Ces nouvelles règles s’appliquent aux exercices clos à partir du 27 mai 2019 et, pour les sociétés clôturant au 31 décembre, le premier exercice concerné sera celui de 2019. Le Code du commerce a donc été modifié pour tenir compte de ces nouvelles mesures.

La loi Pacte a en outre créé une nouvelle mission : l’audit légal petites entreprises (ALPE). Les sociétés peuvent choisir la mission ALPE (mission du commissaire aux comptes nommé pour trois exercices) plutôt que la mission classique de six exercices lorsque le commissaire aux comptes est nommé d’une part dans les sociétés mères d’un petit groupe qui ne sont pas entité d’intérêt public (EIP) et qui ne sont pas astreintes à publier des comptes consolidés, mais qui sont tenues de désigner un commissaire aux comptes dès lors que ce petit groupe dépasse certains seuils (bilan : 4 M€, chiffre d’affaires hors taxe : 8 M€, nombre moyen de salariés : 50) et qui ne sont pas contrôlées par une entité ayant un commissaire aux comptes ; d’autre part dans les sociétés contrôlées par une société et qui dépassent certains seuils (bilan : 2 M€, chiffre d’affaires hors taxe : 4 M€, nombre moyen de salariés : 25).

La mission ALPE de trois exercices supprime certaines obligations, comme le rapport sur les conventions réglementées, mais maintient celles destinées à protéger l’intérêt général (alerte, lutte contre le blanchiment…).
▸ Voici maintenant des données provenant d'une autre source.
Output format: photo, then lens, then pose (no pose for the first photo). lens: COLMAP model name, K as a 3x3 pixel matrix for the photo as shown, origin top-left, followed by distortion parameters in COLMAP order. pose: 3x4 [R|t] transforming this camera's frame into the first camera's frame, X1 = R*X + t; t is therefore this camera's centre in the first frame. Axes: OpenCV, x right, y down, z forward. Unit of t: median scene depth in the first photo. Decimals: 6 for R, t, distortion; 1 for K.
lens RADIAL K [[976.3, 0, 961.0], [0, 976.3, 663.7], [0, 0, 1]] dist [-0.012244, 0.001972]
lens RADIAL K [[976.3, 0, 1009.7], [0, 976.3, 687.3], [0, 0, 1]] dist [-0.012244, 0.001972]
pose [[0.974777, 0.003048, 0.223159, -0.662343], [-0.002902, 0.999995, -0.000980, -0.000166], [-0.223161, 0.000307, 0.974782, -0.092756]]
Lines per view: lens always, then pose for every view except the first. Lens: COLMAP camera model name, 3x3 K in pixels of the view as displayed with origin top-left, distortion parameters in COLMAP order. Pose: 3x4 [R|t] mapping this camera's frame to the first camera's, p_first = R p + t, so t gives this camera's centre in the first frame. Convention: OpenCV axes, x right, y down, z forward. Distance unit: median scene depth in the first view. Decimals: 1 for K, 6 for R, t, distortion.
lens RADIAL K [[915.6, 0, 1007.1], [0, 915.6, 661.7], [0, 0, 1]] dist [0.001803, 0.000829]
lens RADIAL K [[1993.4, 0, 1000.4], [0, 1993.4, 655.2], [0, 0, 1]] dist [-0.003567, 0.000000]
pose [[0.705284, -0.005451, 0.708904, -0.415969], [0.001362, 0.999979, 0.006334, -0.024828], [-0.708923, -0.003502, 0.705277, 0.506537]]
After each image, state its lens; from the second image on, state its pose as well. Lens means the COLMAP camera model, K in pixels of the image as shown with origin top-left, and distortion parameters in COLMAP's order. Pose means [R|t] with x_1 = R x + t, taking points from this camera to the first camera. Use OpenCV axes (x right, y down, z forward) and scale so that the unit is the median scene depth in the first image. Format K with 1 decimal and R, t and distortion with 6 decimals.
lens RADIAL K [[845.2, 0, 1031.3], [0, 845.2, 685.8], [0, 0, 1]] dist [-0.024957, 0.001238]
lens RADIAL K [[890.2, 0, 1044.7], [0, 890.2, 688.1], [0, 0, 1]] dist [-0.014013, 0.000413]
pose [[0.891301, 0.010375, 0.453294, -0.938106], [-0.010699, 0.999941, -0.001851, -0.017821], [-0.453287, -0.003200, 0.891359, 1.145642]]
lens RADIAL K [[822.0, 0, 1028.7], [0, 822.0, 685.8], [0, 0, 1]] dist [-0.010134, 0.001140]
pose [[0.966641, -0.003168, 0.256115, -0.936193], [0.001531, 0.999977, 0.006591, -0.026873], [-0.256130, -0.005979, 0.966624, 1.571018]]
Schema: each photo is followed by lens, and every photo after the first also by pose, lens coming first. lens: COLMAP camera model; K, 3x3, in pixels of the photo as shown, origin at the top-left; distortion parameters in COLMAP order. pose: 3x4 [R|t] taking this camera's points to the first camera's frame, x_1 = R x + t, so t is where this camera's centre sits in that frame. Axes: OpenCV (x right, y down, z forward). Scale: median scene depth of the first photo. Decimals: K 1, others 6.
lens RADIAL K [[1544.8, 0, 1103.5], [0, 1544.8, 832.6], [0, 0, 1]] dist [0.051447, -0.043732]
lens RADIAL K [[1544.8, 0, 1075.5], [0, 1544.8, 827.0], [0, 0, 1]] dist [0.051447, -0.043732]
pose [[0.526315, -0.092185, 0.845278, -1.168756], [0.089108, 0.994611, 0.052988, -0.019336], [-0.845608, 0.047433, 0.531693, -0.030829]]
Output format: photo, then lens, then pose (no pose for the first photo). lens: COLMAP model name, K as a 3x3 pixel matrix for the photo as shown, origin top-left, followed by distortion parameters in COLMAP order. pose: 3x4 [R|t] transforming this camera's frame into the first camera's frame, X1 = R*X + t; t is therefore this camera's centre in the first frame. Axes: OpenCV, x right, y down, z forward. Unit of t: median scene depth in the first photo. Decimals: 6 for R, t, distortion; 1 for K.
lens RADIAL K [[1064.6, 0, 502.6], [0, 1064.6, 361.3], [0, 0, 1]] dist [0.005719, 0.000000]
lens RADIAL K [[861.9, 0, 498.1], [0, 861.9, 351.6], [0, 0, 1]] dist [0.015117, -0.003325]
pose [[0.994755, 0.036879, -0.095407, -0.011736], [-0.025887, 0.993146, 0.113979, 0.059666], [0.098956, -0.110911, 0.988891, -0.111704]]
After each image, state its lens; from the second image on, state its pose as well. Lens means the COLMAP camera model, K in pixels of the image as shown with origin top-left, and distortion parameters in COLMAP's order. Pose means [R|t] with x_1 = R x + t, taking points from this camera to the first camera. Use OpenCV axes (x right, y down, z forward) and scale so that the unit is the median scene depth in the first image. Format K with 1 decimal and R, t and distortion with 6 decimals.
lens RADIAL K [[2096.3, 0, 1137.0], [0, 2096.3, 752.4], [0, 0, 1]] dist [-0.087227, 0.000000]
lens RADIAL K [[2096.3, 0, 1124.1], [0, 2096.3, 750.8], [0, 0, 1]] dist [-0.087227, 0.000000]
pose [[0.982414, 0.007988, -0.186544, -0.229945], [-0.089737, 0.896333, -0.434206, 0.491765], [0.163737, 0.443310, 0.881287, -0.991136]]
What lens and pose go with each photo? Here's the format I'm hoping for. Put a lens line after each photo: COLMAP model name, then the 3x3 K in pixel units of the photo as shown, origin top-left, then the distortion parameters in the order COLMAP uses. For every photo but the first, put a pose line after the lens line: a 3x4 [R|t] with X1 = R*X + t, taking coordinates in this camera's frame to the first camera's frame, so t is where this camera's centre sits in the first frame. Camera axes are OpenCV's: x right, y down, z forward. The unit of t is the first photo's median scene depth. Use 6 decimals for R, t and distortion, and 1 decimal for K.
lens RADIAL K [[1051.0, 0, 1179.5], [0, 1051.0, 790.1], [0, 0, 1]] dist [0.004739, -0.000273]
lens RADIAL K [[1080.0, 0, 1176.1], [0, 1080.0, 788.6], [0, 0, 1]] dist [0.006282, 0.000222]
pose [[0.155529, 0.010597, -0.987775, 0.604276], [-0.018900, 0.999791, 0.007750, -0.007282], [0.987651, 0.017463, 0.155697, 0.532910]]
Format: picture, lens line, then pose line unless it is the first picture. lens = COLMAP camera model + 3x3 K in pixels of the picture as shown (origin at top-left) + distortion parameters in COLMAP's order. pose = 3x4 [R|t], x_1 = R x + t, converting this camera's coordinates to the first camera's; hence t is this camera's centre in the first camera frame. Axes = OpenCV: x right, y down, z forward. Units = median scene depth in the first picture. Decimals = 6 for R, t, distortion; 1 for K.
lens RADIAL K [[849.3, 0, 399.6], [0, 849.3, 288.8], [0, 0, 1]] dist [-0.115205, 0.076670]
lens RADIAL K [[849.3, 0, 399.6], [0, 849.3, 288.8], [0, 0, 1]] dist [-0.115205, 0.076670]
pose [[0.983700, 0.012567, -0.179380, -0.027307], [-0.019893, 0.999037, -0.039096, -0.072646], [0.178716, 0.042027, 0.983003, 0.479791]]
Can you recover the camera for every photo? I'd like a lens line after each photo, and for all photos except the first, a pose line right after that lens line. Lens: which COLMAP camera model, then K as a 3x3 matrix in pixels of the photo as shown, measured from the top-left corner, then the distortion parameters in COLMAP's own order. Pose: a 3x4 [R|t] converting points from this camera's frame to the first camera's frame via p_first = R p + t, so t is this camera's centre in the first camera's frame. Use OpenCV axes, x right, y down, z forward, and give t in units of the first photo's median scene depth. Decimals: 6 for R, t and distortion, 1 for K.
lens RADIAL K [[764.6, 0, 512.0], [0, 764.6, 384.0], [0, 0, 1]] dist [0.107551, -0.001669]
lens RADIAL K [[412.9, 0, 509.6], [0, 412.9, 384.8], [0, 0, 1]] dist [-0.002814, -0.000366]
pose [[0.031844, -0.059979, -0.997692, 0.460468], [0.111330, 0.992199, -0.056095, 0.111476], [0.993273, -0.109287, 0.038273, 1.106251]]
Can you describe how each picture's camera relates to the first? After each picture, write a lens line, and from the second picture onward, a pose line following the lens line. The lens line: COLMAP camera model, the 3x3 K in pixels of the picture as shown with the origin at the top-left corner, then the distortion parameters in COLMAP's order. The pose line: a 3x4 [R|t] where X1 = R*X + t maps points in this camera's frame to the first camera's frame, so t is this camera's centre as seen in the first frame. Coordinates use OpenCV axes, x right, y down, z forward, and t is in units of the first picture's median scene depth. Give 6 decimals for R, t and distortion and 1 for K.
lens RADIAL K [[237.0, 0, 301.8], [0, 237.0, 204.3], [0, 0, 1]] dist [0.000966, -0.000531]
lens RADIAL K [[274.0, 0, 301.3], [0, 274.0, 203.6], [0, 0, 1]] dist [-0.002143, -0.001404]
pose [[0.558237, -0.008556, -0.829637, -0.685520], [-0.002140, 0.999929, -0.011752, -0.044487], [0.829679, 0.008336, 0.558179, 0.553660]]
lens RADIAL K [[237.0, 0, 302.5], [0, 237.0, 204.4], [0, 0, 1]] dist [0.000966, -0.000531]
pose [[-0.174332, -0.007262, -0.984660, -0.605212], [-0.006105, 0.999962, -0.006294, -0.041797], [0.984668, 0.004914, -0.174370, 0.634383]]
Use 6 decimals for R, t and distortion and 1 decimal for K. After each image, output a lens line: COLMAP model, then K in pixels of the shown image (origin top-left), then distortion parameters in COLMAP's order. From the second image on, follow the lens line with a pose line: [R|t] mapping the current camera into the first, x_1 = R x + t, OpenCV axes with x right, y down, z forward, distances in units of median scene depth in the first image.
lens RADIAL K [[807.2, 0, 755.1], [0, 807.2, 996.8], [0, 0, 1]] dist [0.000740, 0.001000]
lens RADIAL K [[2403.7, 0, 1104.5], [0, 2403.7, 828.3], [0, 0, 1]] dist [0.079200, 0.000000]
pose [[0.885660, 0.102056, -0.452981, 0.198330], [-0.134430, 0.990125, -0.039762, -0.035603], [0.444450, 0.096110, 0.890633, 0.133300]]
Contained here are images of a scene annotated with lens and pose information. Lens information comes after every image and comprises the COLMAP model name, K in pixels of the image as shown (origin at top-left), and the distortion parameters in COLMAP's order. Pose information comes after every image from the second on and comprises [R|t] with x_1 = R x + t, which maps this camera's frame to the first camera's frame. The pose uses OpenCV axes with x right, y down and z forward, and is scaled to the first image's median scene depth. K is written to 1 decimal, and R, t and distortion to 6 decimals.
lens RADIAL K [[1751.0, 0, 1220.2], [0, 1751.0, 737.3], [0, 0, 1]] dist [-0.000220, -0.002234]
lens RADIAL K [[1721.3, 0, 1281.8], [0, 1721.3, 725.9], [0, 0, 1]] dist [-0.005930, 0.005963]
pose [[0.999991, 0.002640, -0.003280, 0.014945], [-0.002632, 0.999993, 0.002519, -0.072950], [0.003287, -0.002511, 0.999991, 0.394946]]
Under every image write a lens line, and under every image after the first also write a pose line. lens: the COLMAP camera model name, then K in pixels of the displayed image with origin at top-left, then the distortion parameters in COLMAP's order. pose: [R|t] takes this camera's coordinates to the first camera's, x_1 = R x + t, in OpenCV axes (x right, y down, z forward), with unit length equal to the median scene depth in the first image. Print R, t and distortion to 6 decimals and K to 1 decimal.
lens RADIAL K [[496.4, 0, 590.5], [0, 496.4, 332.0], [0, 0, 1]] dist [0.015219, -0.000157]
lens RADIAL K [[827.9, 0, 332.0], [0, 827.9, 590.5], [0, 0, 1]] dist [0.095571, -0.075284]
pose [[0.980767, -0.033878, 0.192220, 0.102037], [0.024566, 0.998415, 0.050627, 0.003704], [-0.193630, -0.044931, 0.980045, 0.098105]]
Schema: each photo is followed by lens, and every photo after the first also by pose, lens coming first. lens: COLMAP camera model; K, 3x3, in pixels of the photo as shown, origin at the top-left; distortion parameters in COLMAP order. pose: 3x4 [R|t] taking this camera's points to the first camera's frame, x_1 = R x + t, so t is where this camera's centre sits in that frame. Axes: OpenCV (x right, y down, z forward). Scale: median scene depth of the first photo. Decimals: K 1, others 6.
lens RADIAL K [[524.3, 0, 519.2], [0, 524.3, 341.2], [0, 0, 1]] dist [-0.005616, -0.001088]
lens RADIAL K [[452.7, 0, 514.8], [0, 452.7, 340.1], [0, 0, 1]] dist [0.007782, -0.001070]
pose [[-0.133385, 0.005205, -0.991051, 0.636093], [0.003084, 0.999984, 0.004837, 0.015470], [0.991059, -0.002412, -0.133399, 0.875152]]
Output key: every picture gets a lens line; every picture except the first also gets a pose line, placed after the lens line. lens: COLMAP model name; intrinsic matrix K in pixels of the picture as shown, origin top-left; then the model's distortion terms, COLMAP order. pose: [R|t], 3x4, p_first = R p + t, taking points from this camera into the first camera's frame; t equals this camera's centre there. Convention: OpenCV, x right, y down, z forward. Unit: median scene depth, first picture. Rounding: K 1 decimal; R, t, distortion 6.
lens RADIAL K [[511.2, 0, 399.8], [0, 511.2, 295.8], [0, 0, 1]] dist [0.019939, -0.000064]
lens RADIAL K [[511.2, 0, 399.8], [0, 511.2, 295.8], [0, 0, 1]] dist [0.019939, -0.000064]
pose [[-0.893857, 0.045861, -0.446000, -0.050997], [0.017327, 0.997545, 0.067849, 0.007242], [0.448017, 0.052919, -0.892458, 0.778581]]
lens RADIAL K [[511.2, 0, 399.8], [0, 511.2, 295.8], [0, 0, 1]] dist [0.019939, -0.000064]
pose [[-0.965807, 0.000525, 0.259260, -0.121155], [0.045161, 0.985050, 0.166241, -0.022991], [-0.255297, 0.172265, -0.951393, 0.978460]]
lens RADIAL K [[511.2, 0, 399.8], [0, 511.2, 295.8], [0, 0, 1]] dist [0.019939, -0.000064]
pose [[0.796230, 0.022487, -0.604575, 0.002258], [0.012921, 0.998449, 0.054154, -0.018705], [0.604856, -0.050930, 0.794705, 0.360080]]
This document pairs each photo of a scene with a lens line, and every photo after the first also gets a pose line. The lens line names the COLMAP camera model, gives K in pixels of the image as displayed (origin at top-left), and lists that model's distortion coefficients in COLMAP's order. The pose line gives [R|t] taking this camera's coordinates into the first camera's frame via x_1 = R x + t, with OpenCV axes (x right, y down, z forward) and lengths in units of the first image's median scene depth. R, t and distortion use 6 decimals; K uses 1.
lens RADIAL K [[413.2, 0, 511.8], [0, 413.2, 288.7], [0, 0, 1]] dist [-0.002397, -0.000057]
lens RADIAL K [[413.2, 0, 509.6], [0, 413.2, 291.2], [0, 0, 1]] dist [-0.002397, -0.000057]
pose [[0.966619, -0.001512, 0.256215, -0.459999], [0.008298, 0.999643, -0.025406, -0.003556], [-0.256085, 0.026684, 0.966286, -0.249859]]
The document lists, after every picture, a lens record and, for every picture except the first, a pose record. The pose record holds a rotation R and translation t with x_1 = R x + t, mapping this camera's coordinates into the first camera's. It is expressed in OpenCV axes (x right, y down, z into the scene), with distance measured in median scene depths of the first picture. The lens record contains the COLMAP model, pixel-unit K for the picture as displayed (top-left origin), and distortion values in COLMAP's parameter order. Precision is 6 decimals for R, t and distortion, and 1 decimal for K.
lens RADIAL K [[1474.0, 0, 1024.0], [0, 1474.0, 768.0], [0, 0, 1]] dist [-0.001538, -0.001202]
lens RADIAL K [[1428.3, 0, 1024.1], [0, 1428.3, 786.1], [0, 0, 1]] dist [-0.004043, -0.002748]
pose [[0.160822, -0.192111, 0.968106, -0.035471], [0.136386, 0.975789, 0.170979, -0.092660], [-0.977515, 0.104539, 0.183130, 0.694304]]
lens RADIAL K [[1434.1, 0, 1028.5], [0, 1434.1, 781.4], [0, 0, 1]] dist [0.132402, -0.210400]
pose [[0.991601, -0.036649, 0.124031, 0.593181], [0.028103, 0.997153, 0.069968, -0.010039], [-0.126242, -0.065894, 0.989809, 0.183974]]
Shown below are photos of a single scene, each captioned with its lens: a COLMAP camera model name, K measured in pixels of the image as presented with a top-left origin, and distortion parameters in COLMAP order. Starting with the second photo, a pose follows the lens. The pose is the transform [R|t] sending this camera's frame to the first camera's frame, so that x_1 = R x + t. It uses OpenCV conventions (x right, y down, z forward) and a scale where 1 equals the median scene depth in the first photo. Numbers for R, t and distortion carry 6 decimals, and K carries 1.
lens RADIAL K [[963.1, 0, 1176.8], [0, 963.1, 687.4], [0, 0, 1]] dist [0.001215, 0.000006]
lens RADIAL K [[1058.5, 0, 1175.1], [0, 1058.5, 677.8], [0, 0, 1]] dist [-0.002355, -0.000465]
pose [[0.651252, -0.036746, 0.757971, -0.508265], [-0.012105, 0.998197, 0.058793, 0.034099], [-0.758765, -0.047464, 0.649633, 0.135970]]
Elle dispense en outre d’un certain nombre de rapports : sur les conventions réglementées (SARL, SAS, SA et SCA) ; pour régulariser une convention réglementée non régulièrement autorisée dans les SA et les SCA ; la convocation de l’assemblée générale en cas de carence des dirigeants (SA, SCA et SARL) et la convocation de l’assemblée générale de SARL afin de remplacer le gérant unique décédé ; l’appréciation sur les causes et conditions de la réduction de capital (SARL) ; en cas de capitaux propres devenus inférieurs à la moitié du capital d’une SARL, convocation de l’assemblée générale des associés destinée à réduire le capital ; la certification des rémunérations versées aux personnes les mieux rémunérées et de certains versements effectués en application du CGI, ainsi que de la liste des actions nominatives de parrainage et de mécénat (SA et SCA) ; pour l’augmentation de capital avec suppression du droit préférentiel de souscription (SA et SCA) ; du conseil sur le gouvernement d’entreprise (SA et SCA) ; pour la transformation et attestant que les capitaux propres de la société sont au moins égaux au capital social (SA et SCA) ; si les dirigeants n’exécutent pas les obligations leur incombant concernant les documents de gestion prévisionnelle ; sur les comptes annuels des prises de participation de la société ; sur les comptes annuels des informations relatives à l’identité des personnes physiques ou morales détenant le capital social ou les droits de vote et à l’autocontrôle ; sur la certification de l’évaluation des actions ou parts louées.